#### ASSIGNMENT
Can you continue the passage about how Richmond built a racial hierarchy after the Civil War, picking up after its final sentence?

#### SUPPLIED PASSAGE
##############################

More so, what this depiction fails to tell us is the active offensive maneuvers Virginia politicians, businessmen, and everyday citizens made in order to create a racial hierarchy that continues to disenfranchise black people today.

“Before the rubble had been cleared from the devastated business district of the capital city, Richmond’s press began to campaign against voting rights for its freed black citizens” (Campbell, Richmond’s Unhealed History, 131).

A key figure in this campaign was Edward A. Pollard, wartime editor of the Richmond Examiner. Pollard is most famous for his book, The Lost Cause (1866), which created a narrative of the South that focused on its intellectual superiority and cultural influence and encouraged the South to retain its pride:

“(The South’s) well-known superiourity in civilization…has been recognized…by the intelligent everywhere; for it is the South that in the past produced four-fifths of the political literature of America, and presented in its public men that list of American names best known in the Christian world. That superiourity the war has not conquered or lowered; and the South will do right to claim and cherish it” (Campbell, quoting Pollard, 131-132).

This ideology resurged during the 1890s.

According to Campbell, “Monuments in Richmond show the power of Confederate themes in that time. The first…the Lee Monument, was unveiled on May 29, 1890. The ceremony began with a procession of 15,000 Confederate veterans leading a crowd which eventually totaled more than 100,000…” (Campbell, 136).

Immediately following the war, Richmond made it a political priority to reinstate dominance over its black population, and part of that process was the creation of these statues celebrating and commemorating Confederate war-time heroes.

But this is not just about statues, but actual laws that were put in place to limit black citizens from moving up the social ladder.

For example, on January 15, 1866, an extreme vagrancy law was passed which made unemployment illegal.

This was later prohibited nine days later by General Alfred Terry; however, its effects were still in place. Campbell notes that during this time “…white employers had already made agreements not to hire freedmen at normal wages, thus forcing wages to be depressed and providing an opportunity for the enforcement of the vagrancy statute” (Campbell, 132).

By denying black workers living wages, white employers were able to maintain economic dominance and establish a pseudo-slavery:

“The ultimate effect of the statue will be to reduce the freedmen to a condition of servitude worse than that from which they have been emancipated a condition which will be slavery in all but its name” (Campbell, 132).

In addition to economic oppression, white people also made it extremely difficult for black citizens to vote/gain power in office. They did this through poll taxes, literacy tests, intimidation, etc. Yet, despite these tactics, from 1867-1868, black people made up the majority of Richmond’s registered voters (Campbell, 134).

To combat this, the city government began to create segregated neighborhoods through “urban renewal:”

“From the very beginning, urban renewal focused on ‘blighted Negro housing.’ By this was meant the black neighborhoods of town. …Beginning with the establishment of the housing authority, white Richmond tore down Jackson Ward block by block… Over the next thirty-five years, in the name of urban renewal, the city council pursued a plan that destroyed or invaded every major black neighborhood in the city.” (Campbell, 152-153).

These residents were often relocated to projects, or they were forced into white neighborhoods. Then, the whites that had been “displaced” were sold housing in new suburbs in other counties, thus, effectively segregating white and black citizens.

##############################

#### RECORDED DATA
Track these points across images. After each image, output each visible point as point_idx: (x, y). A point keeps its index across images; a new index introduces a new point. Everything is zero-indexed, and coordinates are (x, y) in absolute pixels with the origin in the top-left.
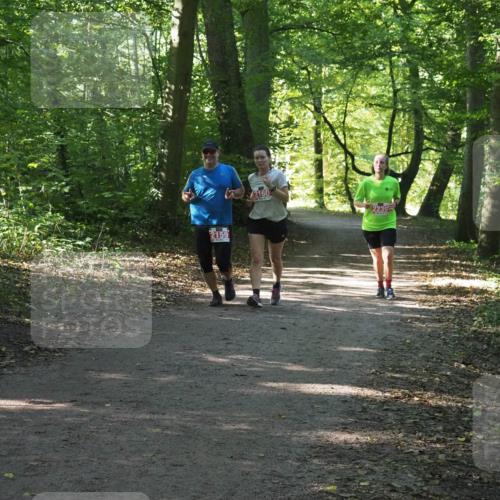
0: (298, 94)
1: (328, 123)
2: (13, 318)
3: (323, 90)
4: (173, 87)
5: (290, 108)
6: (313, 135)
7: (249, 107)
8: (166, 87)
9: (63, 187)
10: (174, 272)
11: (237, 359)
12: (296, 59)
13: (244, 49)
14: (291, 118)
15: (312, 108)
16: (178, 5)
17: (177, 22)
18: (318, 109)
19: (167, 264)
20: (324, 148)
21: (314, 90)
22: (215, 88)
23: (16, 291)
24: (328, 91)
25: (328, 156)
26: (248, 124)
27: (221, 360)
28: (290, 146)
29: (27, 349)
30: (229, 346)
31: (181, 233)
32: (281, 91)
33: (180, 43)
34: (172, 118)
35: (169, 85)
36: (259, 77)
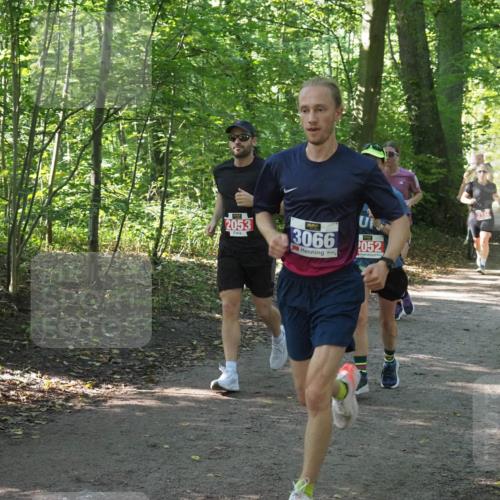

##############################

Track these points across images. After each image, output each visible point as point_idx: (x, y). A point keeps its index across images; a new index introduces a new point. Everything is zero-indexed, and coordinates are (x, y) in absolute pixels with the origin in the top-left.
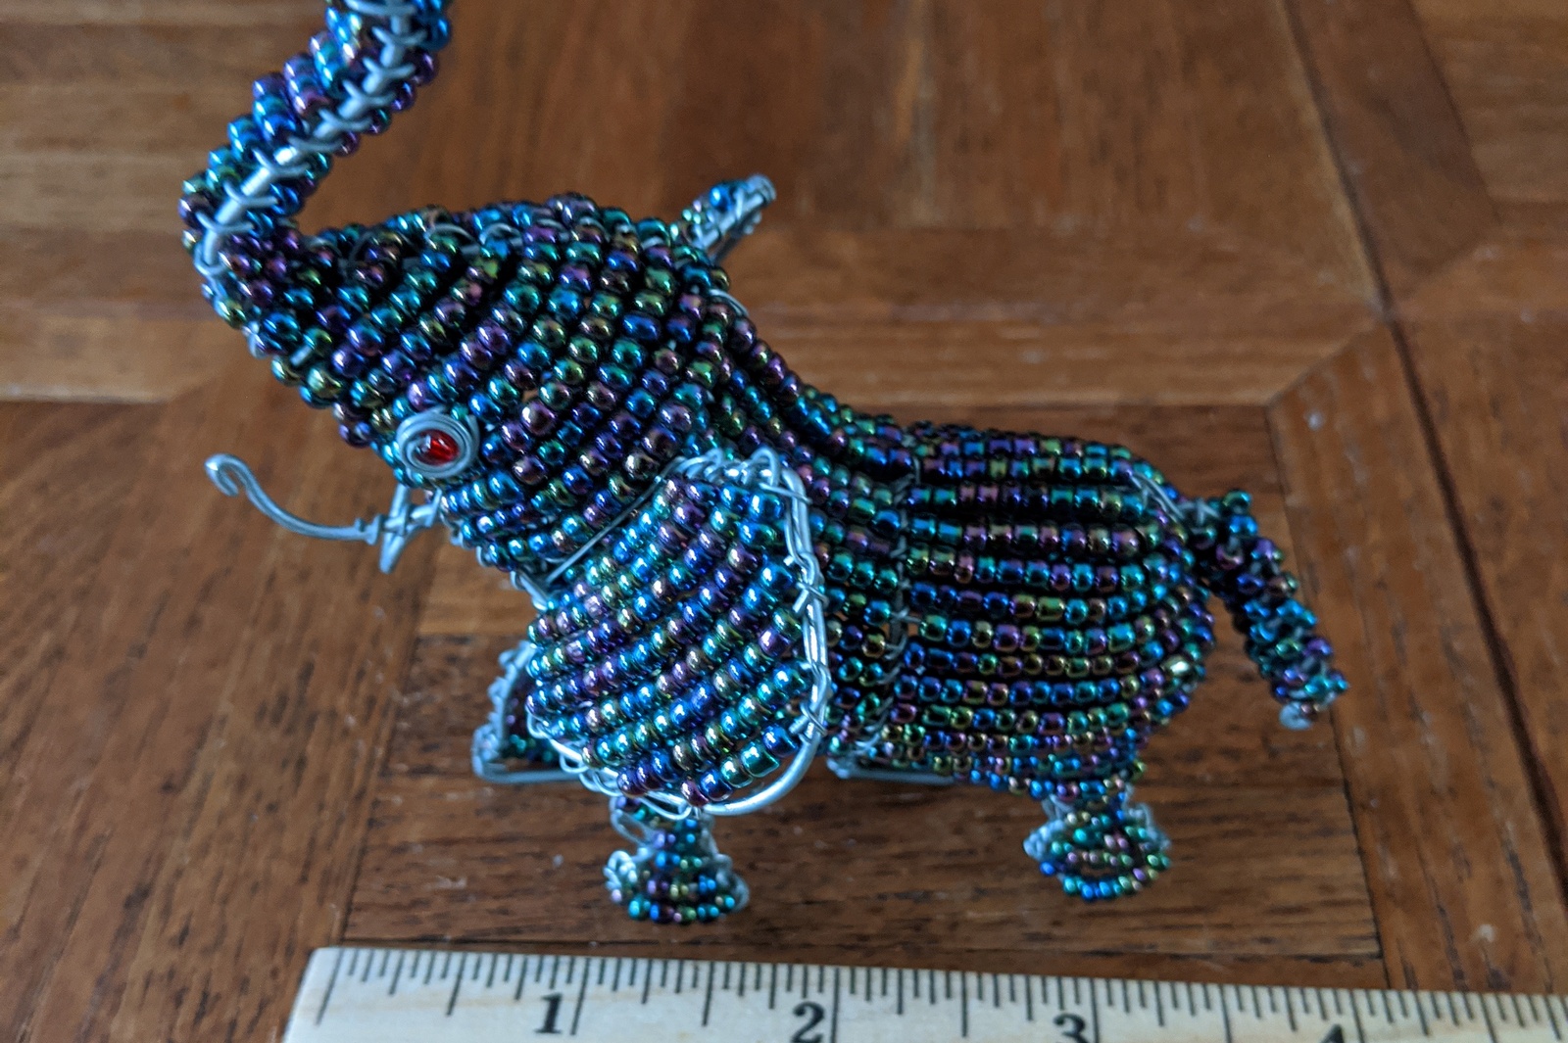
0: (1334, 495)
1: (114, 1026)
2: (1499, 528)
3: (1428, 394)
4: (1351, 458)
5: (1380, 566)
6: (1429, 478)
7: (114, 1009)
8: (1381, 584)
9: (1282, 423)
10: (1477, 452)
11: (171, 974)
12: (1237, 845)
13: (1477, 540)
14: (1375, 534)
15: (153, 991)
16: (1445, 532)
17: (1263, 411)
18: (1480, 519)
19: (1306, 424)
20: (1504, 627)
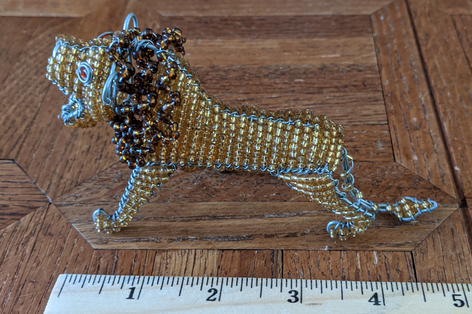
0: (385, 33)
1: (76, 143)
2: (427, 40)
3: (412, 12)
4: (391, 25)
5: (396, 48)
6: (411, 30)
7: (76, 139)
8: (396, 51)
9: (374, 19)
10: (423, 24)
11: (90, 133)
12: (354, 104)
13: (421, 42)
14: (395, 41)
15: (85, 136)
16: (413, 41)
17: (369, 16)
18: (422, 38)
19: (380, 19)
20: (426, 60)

##############################

#### EXERCISE ANSWER
White Richmond created a system in which black citizens suffered economic, social, and geographic oppression for the last century. We see the effects of it today when we look at how our community is still segregated by race, how black people are disproportionately in poverty compared to whites, and how we still have statues of Confederate leaders in our city.

When we discuss these monuments and the sentiments placed on them, let us not forget those who were most deeply affected by these men — black people.

Everyday those statues stand as a reminder of the deep rooted hatred and oppression white Richmond citizens have against our black population. They are reminders that, although at face value our city has grown, deep down, we are still the capital of the Confederate south.

Heritage is hate.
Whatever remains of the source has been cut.